▶ **RECORDS TO USE**

☆ ☆ ☆ ☆ ☆ ☆ ☆

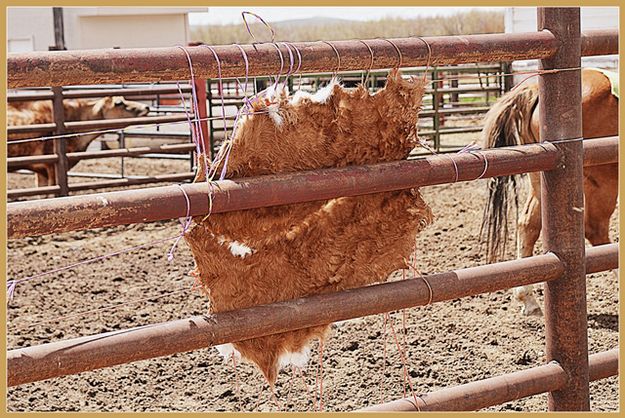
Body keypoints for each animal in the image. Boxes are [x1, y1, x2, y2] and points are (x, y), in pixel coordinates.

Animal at [480, 68, 616, 316]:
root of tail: (535, 88)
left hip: (539, 177)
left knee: (528, 224)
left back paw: (528, 299)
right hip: (605, 179)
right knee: (596, 230)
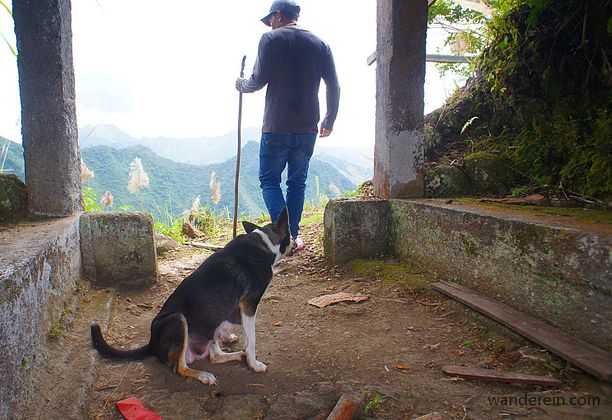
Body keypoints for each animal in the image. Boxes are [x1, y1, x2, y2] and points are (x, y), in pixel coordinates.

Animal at [89, 207, 292, 384]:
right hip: (178, 320)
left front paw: (232, 340)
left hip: (209, 323)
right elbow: (251, 340)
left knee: (215, 356)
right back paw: (203, 375)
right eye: (290, 236)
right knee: (179, 368)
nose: (297, 243)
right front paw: (254, 364)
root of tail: (151, 344)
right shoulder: (249, 305)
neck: (265, 243)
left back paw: (233, 355)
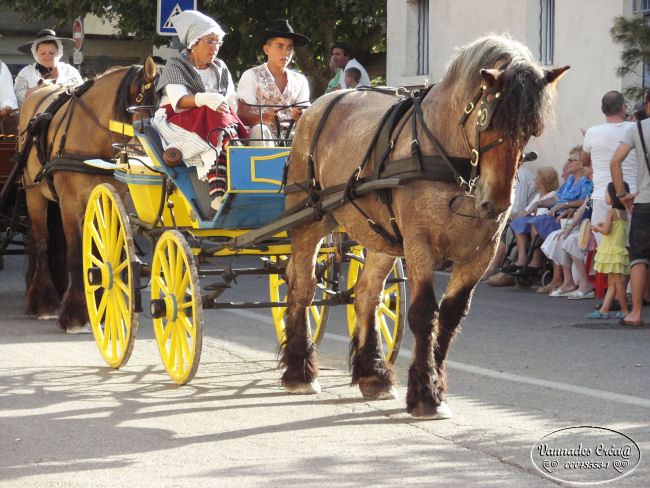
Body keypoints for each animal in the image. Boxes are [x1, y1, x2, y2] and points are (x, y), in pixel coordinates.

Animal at [18, 56, 158, 332]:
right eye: (138, 102)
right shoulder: (70, 202)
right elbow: (75, 254)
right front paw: (75, 313)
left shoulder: (106, 198)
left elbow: (98, 249)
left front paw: (100, 304)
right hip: (34, 194)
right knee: (41, 241)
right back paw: (43, 300)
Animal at [278, 34, 568, 418]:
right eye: (488, 120)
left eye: (532, 130)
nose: (495, 203)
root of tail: (315, 107)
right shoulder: (419, 244)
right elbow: (424, 314)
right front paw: (425, 394)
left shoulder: (481, 252)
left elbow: (450, 316)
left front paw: (433, 387)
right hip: (309, 221)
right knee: (303, 286)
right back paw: (300, 371)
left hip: (381, 237)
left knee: (367, 294)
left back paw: (373, 373)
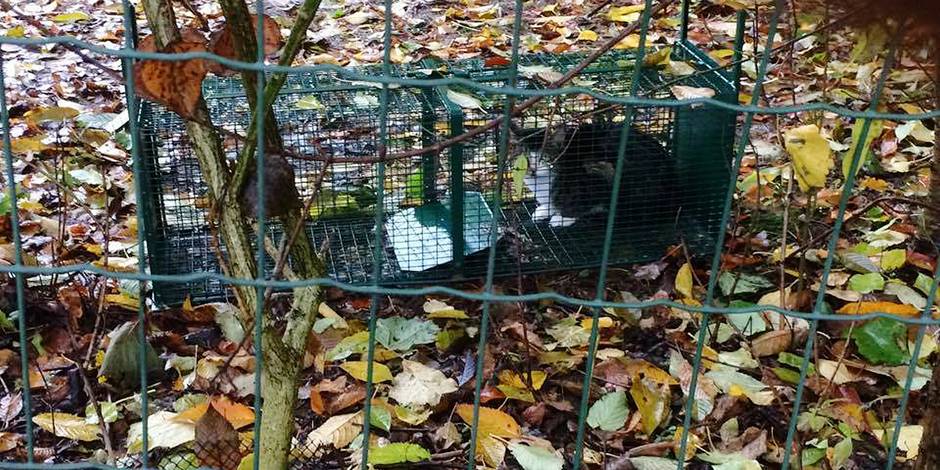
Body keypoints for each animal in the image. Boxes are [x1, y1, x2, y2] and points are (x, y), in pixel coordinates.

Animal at [516, 119, 676, 229]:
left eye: (544, 158)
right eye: (523, 158)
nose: (532, 170)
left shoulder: (597, 175)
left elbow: (582, 203)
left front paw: (562, 218)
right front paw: (544, 210)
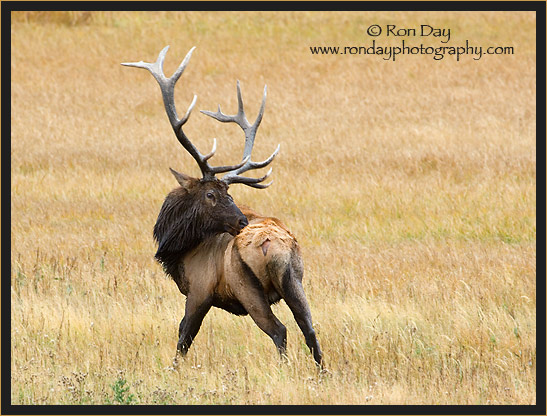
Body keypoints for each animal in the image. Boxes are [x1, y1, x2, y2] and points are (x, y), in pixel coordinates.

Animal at [122, 45, 324, 366]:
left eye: (221, 192)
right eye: (212, 194)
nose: (241, 221)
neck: (180, 250)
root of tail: (276, 246)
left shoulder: (199, 290)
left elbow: (184, 336)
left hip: (247, 287)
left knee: (279, 330)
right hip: (295, 279)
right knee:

☆ ☆ ☆ ☆ ☆ ☆ ☆

Copy out, exactly and without pictures, each line from the one containing "right front paw: (75, 313)" through the final line of the entries, both ends included.

right front paw: (75, 313)
left shoulder: (106, 198)
left elbow: (98, 249)
left front paw: (100, 304)
right hip: (34, 194)
right knee: (41, 241)
right back paw: (43, 300)
Animal at [278, 34, 568, 418]:
right eye: (488, 120)
left eye: (532, 130)
nose: (495, 203)
root of tail: (315, 107)
right shoulder: (419, 244)
right elbow: (424, 314)
right front paw: (425, 394)
left shoulder: (481, 252)
left elbow: (450, 316)
left front paw: (433, 387)
right hip: (309, 221)
right knee: (303, 286)
right back paw: (300, 371)
left hip: (381, 237)
left knee: (367, 294)
left back paw: (373, 373)
Body keypoints for each animal in the image. Boxes are [x1, y1, x2, y2] and points are (x, y), in pixel coordinates.

Animal at [516, 119, 676, 229]:
left eye: (544, 158)
right eye: (523, 158)
nose: (532, 170)
left shoulder: (597, 175)
left elbow: (582, 203)
left front paw: (562, 218)
right front paw: (544, 210)
Body keypoints for each animal in the image. Boxes are [x1, y1, x2, y2] and points are (x, y), in pixel coordinates.

Animal at [122, 45, 324, 366]:
left eye: (221, 192)
right eye: (212, 194)
nose: (241, 221)
neck: (180, 250)
root of tail: (276, 246)
left shoulder: (199, 290)
left elbow: (184, 336)
left hip: (247, 287)
left knee: (279, 330)
right hip: (295, 279)
right knee:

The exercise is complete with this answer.